As he reached the bottom of the bank, two men appeared from among the parked cars, one from either side of him. Hands closed on his arms.

“Minnie Weeks says hello, you worthless fucker,” Kenny Treacher said.

The two men just pushed Devlin along in the direction in which he was already moving. Gripping his arms and twisting them up behind his back – the pain made his breath stall in his throat – they accelerated him until they were running on either side of him and he was stumbling, almost falling, a prisoner of his own momentum.

To the edge of the asphalt. Across the narrow paved verge.

They gave Devlin the bum’s rush. Pitched him out over Sharne Fell, whose outstanding natural beauty he had about six and a half seconds to appreciate.





99


Dr Salazar’s body was found the next morning. Someone – probably not the doctor himself – had driven his car from the car park at the Pot of Gold to a quiet and secluded place a few miles out on to the fell and then killed him, execution-style, with a single bullet to the head.

The unexplained murder was driven into sidebars and filler spots by the more dramatic events at Fellside itself. But then the balance shifted as various news organisations began to process the information that Sally had posted along with his confession. Hold the front page, the nine o’clock news, the whole damn internet.

Sally’s whistle-blower emails were rambling and disjointed, but they were full of circumstantial detail. The drug allegations were exhaustively backed up by the sound recordings he’d made of his conversations with Devlin in the infirmary.
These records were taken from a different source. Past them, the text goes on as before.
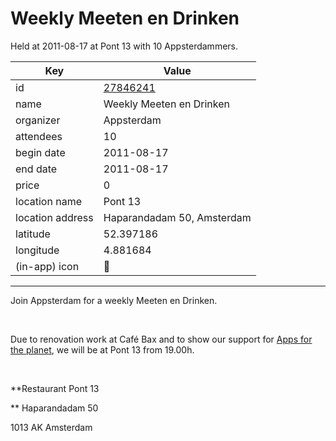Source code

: # Weekly Meeten en Drinken
Held at 2011-08-17 at Pont 13 with 10 Appsterdammers.
        
|Key|Value
|---|---|
|id|[27846241](https://www.meetup.com/appsterdam/events/27846241/)|
|name|Weekly Meeten en Drinken|
|organizer|Appsterdam|
|attendees|10|
|begin date|2011-08-17|
|end date|2011-08-17|
|price|0|
|location name|Pont 13|
|location address|Haparandadam 50, Amsterdam|
|latitude|52.397186|
|longitude|4.881684|
|(in-app) icon|🍺|

---

Join Appsterdam for a weekly Meeten en Drinken.

 

Due to renovation work at Café Bax and to show our support for [Apps for the planet](http://appsfortheplanet.org/), we will be at Pont 13 from 19.00h.

 

**Restaurant Pont 13

** Haparandadam 50

1013 AK Amsterdam

 

 

 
Harriet Grace, her lieutenants and fixers, her retail staff and every bent screw in Goodall, they all got a mention one way or another.

Sally also offered a thrilling eyewitness account of Moulson’s near-death from tramadol overdose. Stock might still have scraped up a reasonable doubt or two if her accomplice, Lovett, hadn’t made a full confession as part of a plea bargain – revealing that having tried once and got nowhere, she’d conspired in the murder of Jess Moulson all over again.

Stock got twenty-to-life and as a supreme irony was sent to Fellside to serve it. Lovett got away with seven years on account of that plea bargain. If he was haunted by his past, he never gave any outward sign of it.

Sylvie Stock was haunted, in very short order.

It came on her first night as an inmate in the prison where she had formerly worked. The enormity of her reversal of fortune sat in her stomach like a slab of undigested gristle, and she didn’t get to sleep until well after midnight. She just lay in her bunk listening to her new room-mate’s snoring, and feeling somewhat bitter and unamused about most things.

When she did finally doze off, she slept fitfully and had unsettling dreams. She was struggling and sweating her way through the worst of these, in which she was performing open-heart surgery on herself in front of a live TV audience, when Naseem Suresh came strolling along and sat down next to her.

The laugh track tailed away into silence. The MC stopped commentating and the audience bowed their heads.

Could I have a word? Naseem asked Stock.

“Yeah, sure,” Sylvie said. “Do I know you?”